Setidaknya ada tiga alasan pentingnya imunisasi tersebut. Pertama untuk melindungi diri sendiri, dimana imunisasi akan membentuk antibodi sehingga tidak terkena penyakit berat atau tidak menimbulkan kecacatan bahkan kematian. Kemudian dari sisi orang lain ada dua hal, mungkin yang pertama dia membentuk kekebalan kelompok. Dengan imunisasi, transmisi bibit penyakit akan tertahan, pun kalau tersebar tidak menimbulkan penyakit karena banyak yang sudah menerima vaksin.
Ketiga, untuk melindungi orang lain. Anak masih tergantung pada orang tua dan keluarganya, sehingga hidup bersama. Apabila memberikan anak perlindungan dengan imunisasi, maka satu keluarga juga terlindungi.

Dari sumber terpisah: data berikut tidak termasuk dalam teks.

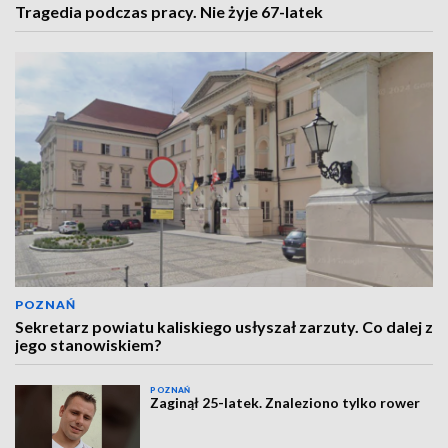
Tragedia podczas pracy. Nie żyje 67-latek
POZNAŃ
Sekretarz powiatu kaliskiego usłyszał zarzuty. Co dalej z
jego stanowiskiem?
POZNAŃ
Zaginął 25-latek. Znaleziono tylko rower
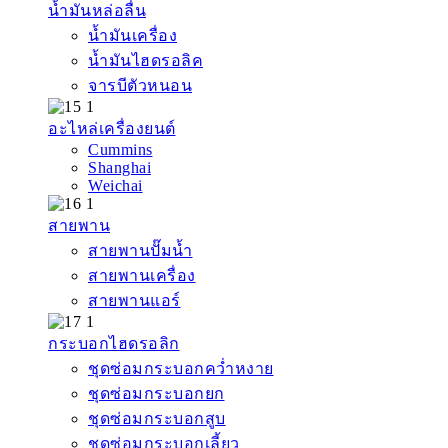
น้ำมันหล่อลื่น
น้ำมันเครื่อง
น้ำมันไฮดรอลิค
จารบีตัวหนอน
อะไหล่เครื่องยนต์
Cummins
Shanghai
Weichai
สายพาน
สายพานปั๊มน้ำ
สายพานเครื่อง
สายพานแอร์
กระบอกไฮดรอลิก
ชุดซ่อมกระบอกคว่ำหงาย
ชุดซ่อมกระบอกยก
ชุดซ่อมกระบอกสูบ
ชุดซ่อมกระบอกเลี้ยว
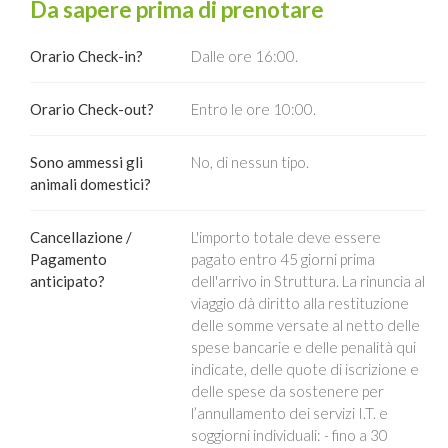
Da sapere prima di prenotare
Orario Check-in?
Dalle ore 16:00.
Orario Check-out?
Entro le ore 10:00.
Sono ammessi gli
No, di nessun tipo.
animali domestici?
Cancellazione /
L'importo totale deve essere
Pagamento
pagato entro 45 giorni prima
anticipato?
dell'arrivo in Struttura. La rinuncia al
viaggio dà diritto alla restituzione
delle somme versate al netto delle
spese bancarie e delle penalità qui
indicate, delle quote di iscrizione e
delle spese da sostenere per
l’annullamento dei servizi I.T. e
soggiorni individuali: - fino a 30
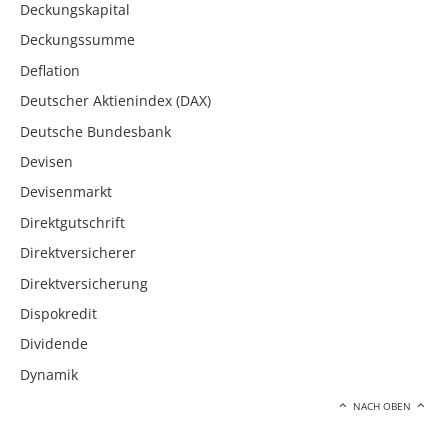
Deckungskapital
Deckungssumme
Deflation
Deutscher Aktienindex (DAX)
Deutsche Bundesbank
Devisen
Devisenmarkt
Direktgutschrift
Direktversicherer
Direktversicherung
Dispokredit
Dividende
Dynamik
NACH OBEN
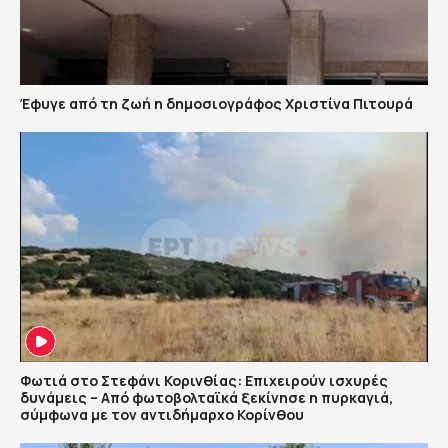
Έφυγε από τη ζωή η δημοσιογράφος Χριστίνα Πιτουρά
Φωτιά στο Στεφάνι Κορινθίας: Επιχειρούν ισχυρές
δυνάμεις – Από φωτοβολταϊκά ξεκίνησε η πυρκαγιά,
σύμφωνα με τον αντιδήμαρχο Κορίνθου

Selain tim vaksinasi, Dinas Kesehatan Aceh juga menurunkan tim perbaikan dan inventarisasi alat kesehatan. “Hari ini kita melepas dua tim, yakni tim vaksinasi ke enam kabupaten dan tim perbaikan serta inventarisasi alat kesehatan ke lima kabupaten/kota,” jelasnya.
Masih menurut Ferdiyus, kalau kita baca koran Serambi hari ini, Mendagri saat ini memfokuskan penanganan dampak kesehatan pascabencana di tujuh kabupaten prioritas, yakni Aceh Tamiang, Aceh Utara, Aceh Timur, Aceh Tengah, Gayo Lues, Bener Meriah, dan Pidie Jaya. Fokus ini sejalan dengan meningkatnya kerentanan kelompok pengungsi, terutama anak-anak, lansia, serta warga dengan kondisi kesehatan rentan.
Walaupun demikian kita juga tidak boleh melupakan kabupaten kota lainnya yang juga terdampak, seperti Aceh Singkil yang saat ini kondisinya juga terkena banjir, ia mencontohkan.

Ferdiyus juga meminta tim yang diturunkan ke lapangan untuk mengumpulkan data yang konkret, khususnya terkait penderita kasus TBC. “Kami berharap tim bisa membawa pulang data yang valid, by name by address hingga tingkat gampong. Data ini penting agar dapat digunakan pada saat pelaksanaan vaksinasi berikutnya data yang didapat sudah benar-benar tepat sasaran,” tegasnya.
Pemerintah Aceh bersama tenaga kesehatan terus memperkuat upaya pencegahan melalui pemantauan kesehatan, pelayanan medis di posko pengungsian, serta edukasi kepada masyarakat guna menekan potensi penyebaran penyakit menular di wilayah terdampak bencana.